Acababa de salir del trabajo y, como mi querido autobús había partido ya, decidí caminar durante un rato. Siempre es agradable dar un paseo a esas horas, a pesar de que la benevolencia de los termómetros esté agonizando y el invierno aceche cual león en la sabana. Además, había oscurecido temprano, como corresponde a esta época, y eso contribuía al placer del paseo al evocar el contexto navideño que acompaña al león del invierno en nuestro acecho.

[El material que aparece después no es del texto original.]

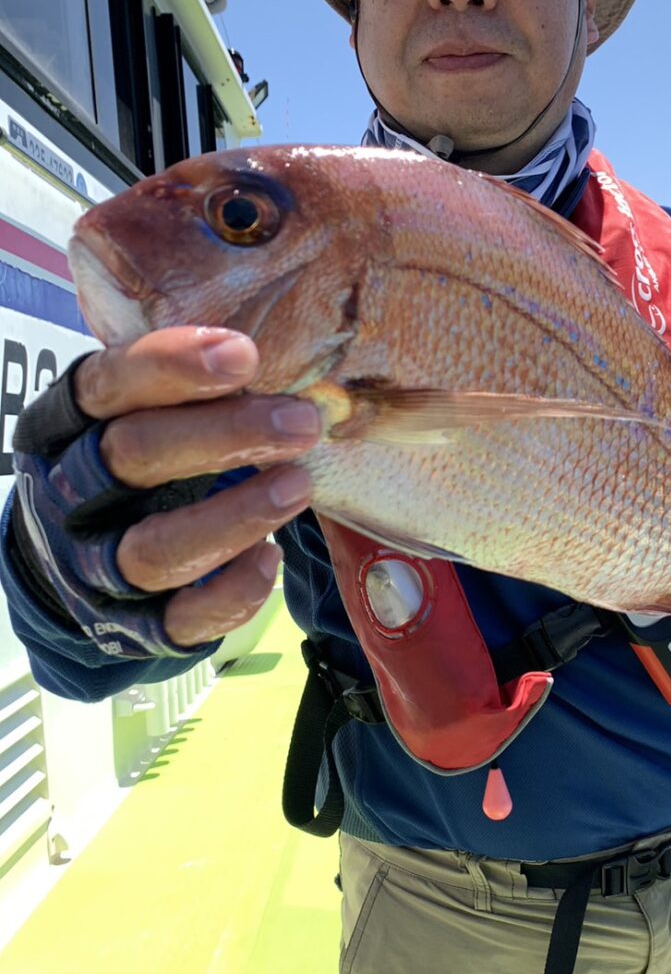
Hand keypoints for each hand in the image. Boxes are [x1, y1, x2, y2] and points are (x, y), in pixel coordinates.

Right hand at [74, 327, 320, 646]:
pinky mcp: (130, 626)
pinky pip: (179, 620)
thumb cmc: (133, 461)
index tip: (245, 354)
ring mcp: (93, 565)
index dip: (171, 366)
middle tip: (301, 421)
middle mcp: (70, 492)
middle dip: (223, 435)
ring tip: (298, 487)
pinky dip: (230, 593)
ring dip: (233, 518)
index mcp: (66, 422)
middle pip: (133, 457)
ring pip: (154, 549)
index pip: (107, 384)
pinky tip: (271, 559)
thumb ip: (187, 384)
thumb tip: (294, 346)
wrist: (74, 561)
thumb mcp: (139, 411)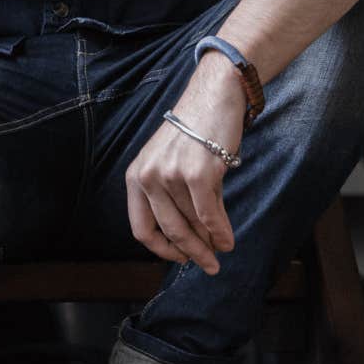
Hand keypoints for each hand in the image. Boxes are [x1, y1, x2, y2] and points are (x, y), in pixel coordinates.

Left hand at [124, 55, 245, 274]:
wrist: (214, 96)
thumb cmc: (195, 131)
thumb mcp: (170, 162)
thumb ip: (170, 196)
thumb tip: (190, 237)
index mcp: (135, 176)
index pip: (141, 228)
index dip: (161, 249)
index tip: (180, 258)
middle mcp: (148, 177)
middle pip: (169, 231)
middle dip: (191, 253)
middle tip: (208, 266)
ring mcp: (171, 175)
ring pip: (193, 224)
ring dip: (210, 243)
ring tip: (222, 250)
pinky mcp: (196, 174)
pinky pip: (209, 215)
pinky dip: (221, 232)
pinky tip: (228, 240)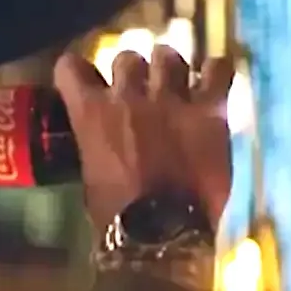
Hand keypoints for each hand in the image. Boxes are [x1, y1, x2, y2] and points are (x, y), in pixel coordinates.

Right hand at [53, 46, 233, 234]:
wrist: (160, 233)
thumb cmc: (115, 216)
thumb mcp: (90, 173)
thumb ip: (96, 143)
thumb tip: (105, 139)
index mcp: (91, 113)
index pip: (72, 67)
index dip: (76, 71)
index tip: (82, 80)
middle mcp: (129, 96)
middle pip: (127, 58)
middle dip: (130, 71)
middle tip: (138, 88)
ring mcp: (171, 100)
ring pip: (169, 57)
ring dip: (168, 66)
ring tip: (174, 81)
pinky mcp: (210, 111)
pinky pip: (219, 69)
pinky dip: (215, 71)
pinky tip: (212, 80)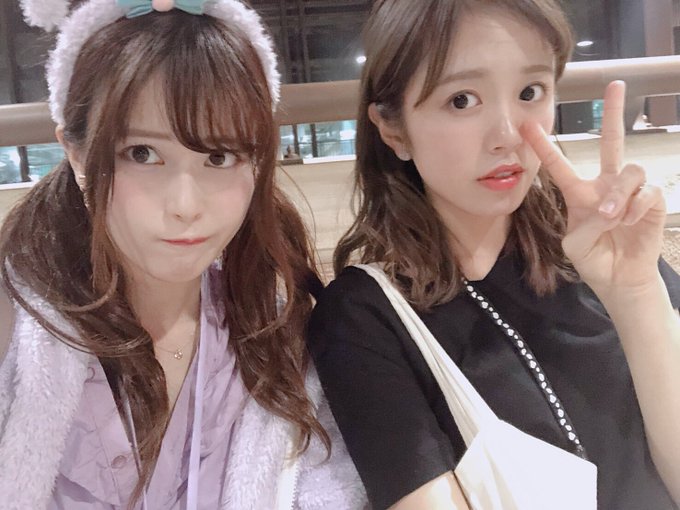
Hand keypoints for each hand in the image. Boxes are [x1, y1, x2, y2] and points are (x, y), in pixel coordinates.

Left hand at [521, 81, 665, 295]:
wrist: (617, 278)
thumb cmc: (592, 258)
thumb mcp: (574, 244)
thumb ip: (586, 224)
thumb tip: (611, 207)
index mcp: (579, 193)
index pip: (559, 165)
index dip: (543, 146)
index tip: (527, 124)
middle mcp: (605, 185)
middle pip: (610, 142)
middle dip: (612, 113)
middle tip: (614, 85)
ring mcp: (630, 191)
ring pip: (630, 170)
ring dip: (620, 195)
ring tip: (614, 217)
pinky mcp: (651, 201)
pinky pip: (647, 191)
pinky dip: (637, 207)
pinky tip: (630, 221)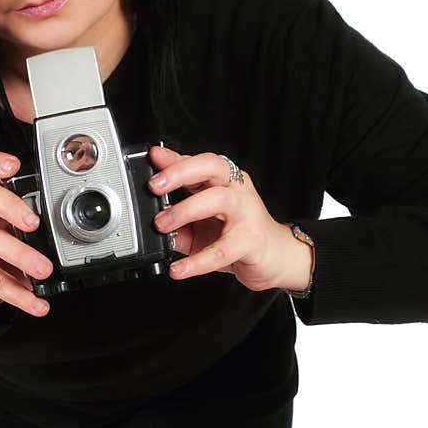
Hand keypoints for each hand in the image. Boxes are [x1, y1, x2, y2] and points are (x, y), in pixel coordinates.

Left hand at [147, 146, 312, 292]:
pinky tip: (179, 269)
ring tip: (162, 225)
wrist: (279, 258)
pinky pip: (222, 250)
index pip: (198, 162)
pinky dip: (198, 261)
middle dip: (180, 172)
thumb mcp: (201, 226)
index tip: (153, 158)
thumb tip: (149, 224)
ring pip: (217, 200)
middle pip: (211, 167)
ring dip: (185, 210)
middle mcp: (237, 190)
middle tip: (154, 187)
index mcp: (224, 181)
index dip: (174, 159)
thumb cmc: (240, 236)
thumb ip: (177, 221)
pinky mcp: (251, 240)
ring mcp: (247, 212)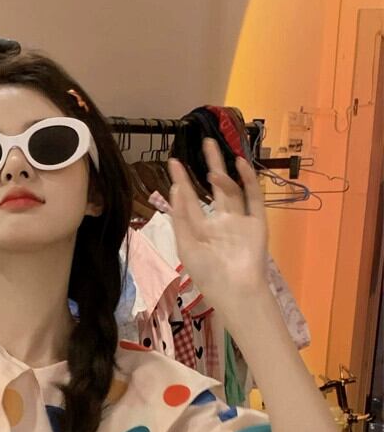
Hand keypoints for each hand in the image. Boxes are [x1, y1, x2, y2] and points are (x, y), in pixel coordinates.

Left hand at [167, 139, 268, 310]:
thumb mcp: (186, 244)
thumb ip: (181, 217)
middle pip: (216, 187)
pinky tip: (240, 165)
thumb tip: (176, 188)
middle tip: (206, 141)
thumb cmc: (207, 273)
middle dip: (211, 165)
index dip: (182, 181)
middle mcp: (222, 222)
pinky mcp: (258, 223)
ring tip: (214, 161)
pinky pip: (254, 198)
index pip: (191, 200)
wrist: (235, 290)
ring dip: (225, 174)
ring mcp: (241, 221)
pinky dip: (249, 180)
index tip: (174, 161)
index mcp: (202, 229)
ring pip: (234, 189)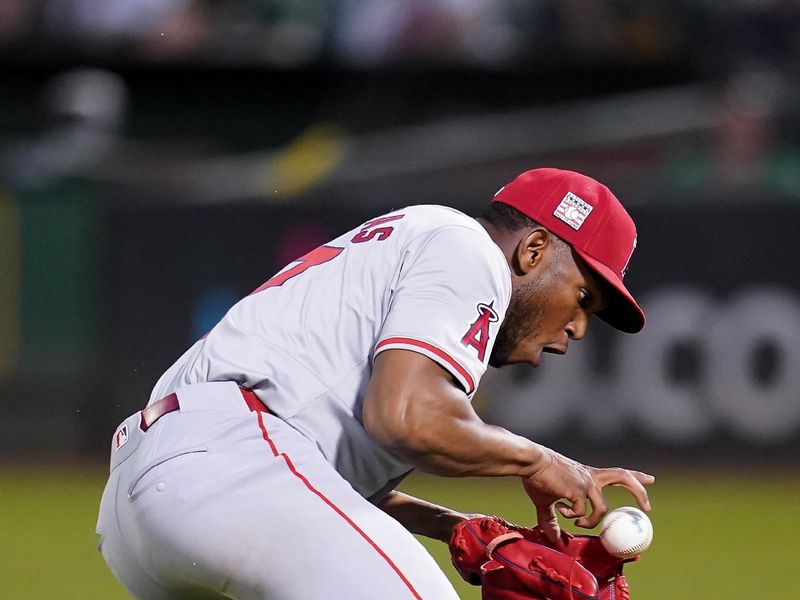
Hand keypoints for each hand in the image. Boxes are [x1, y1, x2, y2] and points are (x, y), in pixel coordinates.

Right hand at [521, 449, 653, 542]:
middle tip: (647, 507)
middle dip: (639, 492)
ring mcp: (586, 483)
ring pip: (603, 509)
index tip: (651, 479)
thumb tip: (554, 538)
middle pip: (624, 478)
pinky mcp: (577, 490)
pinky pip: (581, 512)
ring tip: (578, 522)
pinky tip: (560, 508)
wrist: (531, 462)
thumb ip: (552, 519)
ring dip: (591, 522)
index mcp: (589, 475)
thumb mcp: (547, 499)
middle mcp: (592, 477)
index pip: (618, 474)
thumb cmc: (537, 476)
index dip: (636, 477)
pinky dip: (571, 516)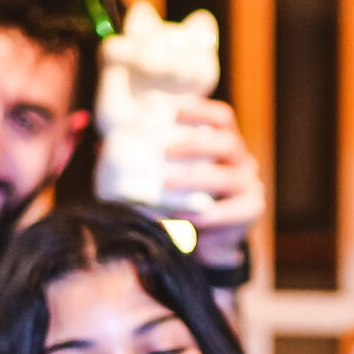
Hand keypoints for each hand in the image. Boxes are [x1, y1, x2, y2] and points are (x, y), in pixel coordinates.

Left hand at [160, 98, 265, 266]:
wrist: (208, 243)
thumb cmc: (184, 201)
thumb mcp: (169, 176)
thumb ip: (145, 160)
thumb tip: (103, 148)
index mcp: (224, 144)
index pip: (222, 118)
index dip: (201, 110)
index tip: (173, 109)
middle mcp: (242, 161)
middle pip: (228, 142)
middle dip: (196, 144)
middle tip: (165, 151)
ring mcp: (250, 186)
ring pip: (229, 177)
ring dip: (196, 178)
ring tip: (167, 184)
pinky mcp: (251, 211)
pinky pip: (232, 211)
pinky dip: (208, 214)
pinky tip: (185, 217)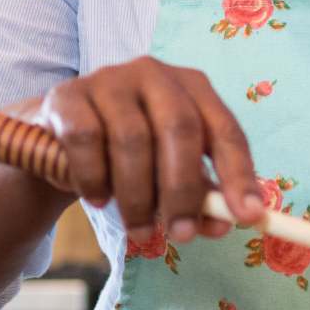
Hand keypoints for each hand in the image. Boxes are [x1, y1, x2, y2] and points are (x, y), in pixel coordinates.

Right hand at [8, 58, 263, 248]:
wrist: (62, 137)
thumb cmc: (130, 154)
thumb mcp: (169, 172)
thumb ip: (200, 196)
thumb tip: (223, 224)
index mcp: (192, 87)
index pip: (225, 129)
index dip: (239, 173)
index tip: (247, 216)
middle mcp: (155, 74)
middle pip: (179, 128)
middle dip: (183, 190)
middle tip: (182, 235)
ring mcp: (110, 79)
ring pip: (131, 139)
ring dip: (137, 196)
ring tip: (139, 230)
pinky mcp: (68, 95)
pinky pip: (86, 139)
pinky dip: (94, 178)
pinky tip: (98, 199)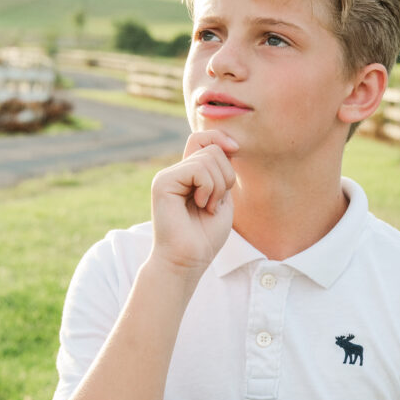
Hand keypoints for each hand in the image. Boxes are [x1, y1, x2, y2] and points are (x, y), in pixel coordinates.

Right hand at [150, 130, 238, 274]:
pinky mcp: (163, 182)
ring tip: (207, 207)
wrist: (188, 260)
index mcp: (188, 175)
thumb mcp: (222, 198)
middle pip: (212, 149)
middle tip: (215, 203)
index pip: (202, 139)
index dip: (220, 138)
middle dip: (226, 176)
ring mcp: (168, 176)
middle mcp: (176, 172)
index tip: (236, 149)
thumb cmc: (205, 236)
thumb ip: (221, 172)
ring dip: (218, 187)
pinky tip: (200, 205)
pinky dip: (208, 188)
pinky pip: (197, 169)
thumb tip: (226, 145)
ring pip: (208, 158)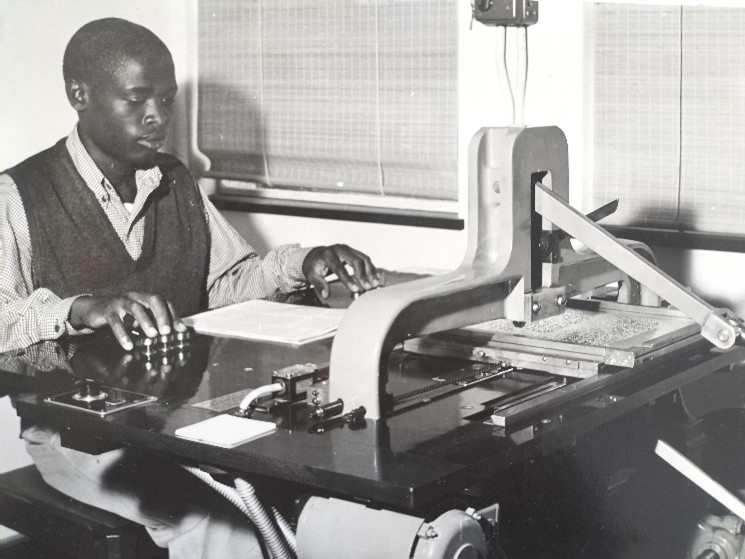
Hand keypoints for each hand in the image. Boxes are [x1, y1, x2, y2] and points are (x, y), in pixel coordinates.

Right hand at [69, 292, 186, 349]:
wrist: (94, 309)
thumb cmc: (122, 316)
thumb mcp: (139, 319)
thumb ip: (153, 324)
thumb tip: (171, 336)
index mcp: (145, 298)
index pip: (164, 303)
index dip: (174, 315)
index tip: (181, 330)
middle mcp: (135, 297)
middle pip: (153, 300)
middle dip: (162, 315)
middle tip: (167, 331)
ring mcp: (121, 302)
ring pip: (135, 308)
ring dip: (146, 321)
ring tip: (152, 335)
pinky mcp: (107, 311)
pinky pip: (116, 321)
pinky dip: (123, 334)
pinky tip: (128, 345)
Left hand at [302, 244, 379, 298]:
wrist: (315, 254)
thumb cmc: (314, 265)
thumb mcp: (312, 275)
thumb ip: (319, 284)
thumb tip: (326, 294)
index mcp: (328, 255)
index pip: (339, 268)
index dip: (348, 279)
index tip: (355, 289)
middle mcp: (339, 249)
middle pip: (355, 260)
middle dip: (363, 275)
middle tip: (367, 287)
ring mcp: (347, 249)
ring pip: (363, 258)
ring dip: (370, 271)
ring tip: (374, 283)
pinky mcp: (353, 251)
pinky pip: (365, 258)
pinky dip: (371, 268)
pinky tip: (375, 277)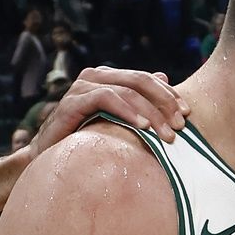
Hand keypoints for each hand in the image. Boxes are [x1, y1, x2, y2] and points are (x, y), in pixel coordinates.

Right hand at [26, 66, 188, 157]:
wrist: (47, 158)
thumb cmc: (83, 140)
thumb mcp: (117, 121)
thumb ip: (137, 101)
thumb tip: (164, 77)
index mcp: (107, 77)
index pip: (145, 79)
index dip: (168, 95)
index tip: (187, 114)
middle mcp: (95, 76)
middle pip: (139, 81)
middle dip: (164, 103)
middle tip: (180, 125)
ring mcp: (82, 86)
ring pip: (126, 90)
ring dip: (150, 112)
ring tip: (166, 133)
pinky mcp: (72, 101)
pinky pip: (106, 98)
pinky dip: (127, 111)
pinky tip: (142, 127)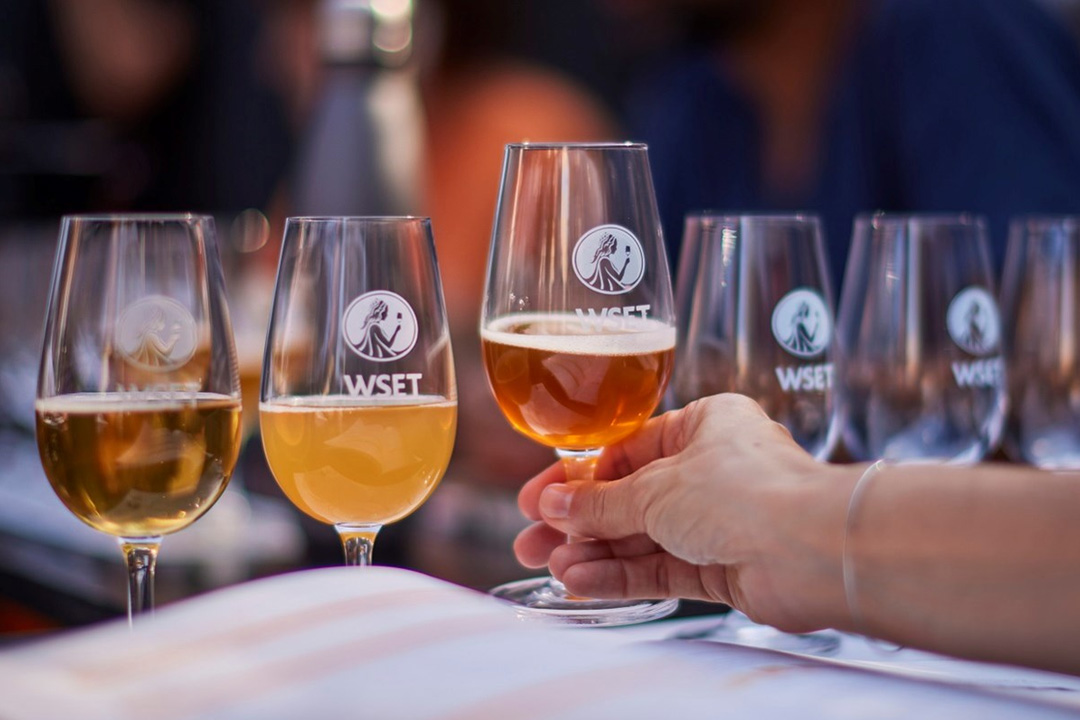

En una gran ciudad, es casi inevitable la interrupción del paseo por parte de un semáforo. Ahí me planté yo, sin preocuparme del tránsito de vehículos, pues por una vez la Señora Prisa no me daba collejas si osaba derrochar mi tiempo por culpa de un poste con lucecitas. En un estado de semiensimismamiento, vi de soslayo cómo un anciano compartía conmigo la espera en el bordillo. Era probablemente uno de los ancianos más viejos que jamás había visto. Era viejo hasta para ser anciano. Seguramente su edad rondaría el centenar de años, lustro arriba, lustro abajo. La oscuridad impidió a su cadavérico rostro deslumbrarme con su extrema palidez. Era de pequeña estatura y su boina de prolongado rabillo denotaba más precaución contra el frío que coquetería.
Tras unos segundos de discreto escrutinio hacia el viejo, desvié mi mirada hacia el semáforo. El hombrecito verde ya había hecho acto de presencia y nos daba instrucciones de cómo proceder. Mis sospechas se confirmaron cuando divisé al viejecito, que con esfuerzos intentaba colocar un pie por delante del otro en una sucesión de pasos a velocidad gasterópodo. En ese momento la compasión se apoderó de mí. A ese ritmo, era físicamente imposible que le diera tiempo a cruzar la calle mientras el semáforo estuviera en verde. Con total seguridad hubiera necesitado al menos dos tandas más de semáforo en verde. Entonces me ofrecí a ayudarle. El hombre, casi sin articular palabra, emitiendo unos gemidos guturales, asintió y me agarró del brazo. Le miré a los ojos y mi compasión creció exponencialmente. En ellos había una mezcla de sufrimiento y agradecimiento que parecía exagerada ante la escasa importancia del acto.
Sin embargo, en cuanto noté al viejo agarrado a mí, sentí cómo ya no le costaba tanto caminar como cuando acababa de bajar del bordillo. Pensé que mi enorme bondad le había como rejuvenecido y me enorgullecí. Tampoco era algo como para contárselo a mis nietos, pero al menos me suavizaría la conciencia durante los veinte ó treinta segundos siguientes al cruce del semáforo. Me resultó también algo sospechosa la manera en que se agarraba a mi brazo, como intentando palpar más allá de él. La idea del viejo verde aleteó fugazmente por mi mente de manera automática, pero mi indudable superioridad física sobre él me hizo obviar el asunto.
Llegamos a la otra acera justo cuando el hombrecito verde abandonó su parpadeo. Ignoro si el anciano seguía la misma dirección que yo, pero allí nos despedimos. Por primera vez pude ver en su rostro un atisbo de sonrisa y me pareció escuchar un "gracias" de sus labios.
Tal como imaginaba, me sentí reconfortado durante unos breves segundos, sin alardes, pero moderadamente satisfecho. Ya tenía un diminuto argumento para poder quejarme de la maldad y el egoísmo que domina el mundo, sintiéndome yo libre de toda culpa al derrochar altruismo mediante mi buena acción del día. Pero mi pequeña satisfacción se tornó en decepción y cabreo cuando me subí al autobús unos minutos más tarde y tuve que bajarme porque no encontraba la cartera.